Issue 635595: Misleading description of \w in regexs

➜

This issue tracker has been migrated to GitHub, and is currently read-only.
For more information, see the GitHub FAQs in the Python's Developer Guide.

This issue has been migrated to GitHub: https://github.com/python/cpython/issues/37441

classification

Title:	Misleading description of \w in regexs
Type:		Stage:
Components:	Documentation	Versions:	Python 2.2

process

Created on 2002-11-08 17:29 by glchapman, last changed 2022-04-10 16:05 by admin.

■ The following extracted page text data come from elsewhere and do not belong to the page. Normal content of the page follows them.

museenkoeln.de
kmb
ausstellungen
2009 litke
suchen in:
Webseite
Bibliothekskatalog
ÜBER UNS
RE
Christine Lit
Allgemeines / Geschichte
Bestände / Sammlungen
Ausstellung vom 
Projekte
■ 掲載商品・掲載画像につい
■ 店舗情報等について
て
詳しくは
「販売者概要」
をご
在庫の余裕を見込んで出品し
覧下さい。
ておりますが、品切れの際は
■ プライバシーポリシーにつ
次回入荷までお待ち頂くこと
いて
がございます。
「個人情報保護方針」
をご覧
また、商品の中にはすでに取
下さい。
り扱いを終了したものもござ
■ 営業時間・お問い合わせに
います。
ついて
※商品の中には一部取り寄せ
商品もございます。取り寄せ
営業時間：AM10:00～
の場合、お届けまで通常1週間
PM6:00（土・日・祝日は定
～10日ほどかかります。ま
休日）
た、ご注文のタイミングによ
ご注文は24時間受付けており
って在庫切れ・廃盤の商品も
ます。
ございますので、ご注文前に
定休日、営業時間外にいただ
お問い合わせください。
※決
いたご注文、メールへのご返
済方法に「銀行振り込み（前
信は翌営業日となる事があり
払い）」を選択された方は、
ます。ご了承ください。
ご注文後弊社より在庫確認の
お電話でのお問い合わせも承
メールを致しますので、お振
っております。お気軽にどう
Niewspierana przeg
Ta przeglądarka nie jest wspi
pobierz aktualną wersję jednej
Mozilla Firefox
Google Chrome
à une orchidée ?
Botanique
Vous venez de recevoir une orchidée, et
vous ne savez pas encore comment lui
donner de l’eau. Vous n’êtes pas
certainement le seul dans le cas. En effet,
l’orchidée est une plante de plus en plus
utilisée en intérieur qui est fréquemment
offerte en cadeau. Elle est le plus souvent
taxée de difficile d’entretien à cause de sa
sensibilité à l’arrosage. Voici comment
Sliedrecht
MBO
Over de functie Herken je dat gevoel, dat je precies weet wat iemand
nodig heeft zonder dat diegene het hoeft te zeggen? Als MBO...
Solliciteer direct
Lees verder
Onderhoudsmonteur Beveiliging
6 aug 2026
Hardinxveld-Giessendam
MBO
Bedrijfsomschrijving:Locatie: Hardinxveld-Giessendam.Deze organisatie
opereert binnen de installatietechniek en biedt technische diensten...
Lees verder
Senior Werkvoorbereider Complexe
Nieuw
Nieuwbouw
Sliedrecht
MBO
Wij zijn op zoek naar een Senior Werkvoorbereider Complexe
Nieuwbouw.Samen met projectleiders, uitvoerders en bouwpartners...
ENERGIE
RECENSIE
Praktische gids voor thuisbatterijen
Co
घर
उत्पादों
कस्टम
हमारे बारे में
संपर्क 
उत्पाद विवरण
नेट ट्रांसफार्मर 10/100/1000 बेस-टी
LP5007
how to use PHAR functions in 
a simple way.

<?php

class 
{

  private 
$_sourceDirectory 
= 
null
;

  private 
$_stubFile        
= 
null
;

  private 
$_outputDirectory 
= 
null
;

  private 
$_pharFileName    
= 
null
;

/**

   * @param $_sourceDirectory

This issue is now closed.

Messages (2)
msg13147 - (view)	Author: Greg Chapman (glchapman)	Date: 2002-11-08 17:29
In the Regular Expression Syntax doc page (http://www.python.org/dev/doc/devel/lib/re-syntax.html), the description for \w is misleading (the same goes for \W). The description indicates that, with the locale flag in effect, \w includes "characters defined as letters" for the current locale. In reading that, I took "letters" to mean characters for which isalpha returns true, but, in fact, all characters defined as alphanumerics for the current locale are included (so \w works pretty much the same way with locale flag as with the unicode flag). For example (using '\xb2', the superscript two): Python 2.2.2 (#37, Oct 14 2002, 17:02:34) [MSC 32 bit (Intel)] on win32 Type "help", "copyright", "credits" or "license" for more information. >>> import locale >>> locale.setlocale(locale.LC_ALL, '') 'English_United States.1252' >>> import re >>> re.match(r'\w', '\xb2', re.L).group() '\xb2'
msg13148 - (view)	Author: Fred Drake (fdrake)	Date: 2002-11-12 23:14
Logged In: YES user_id=3066 Fixed in Doc/lib/libre.tex revisions 1.91 and 1.73.6.11.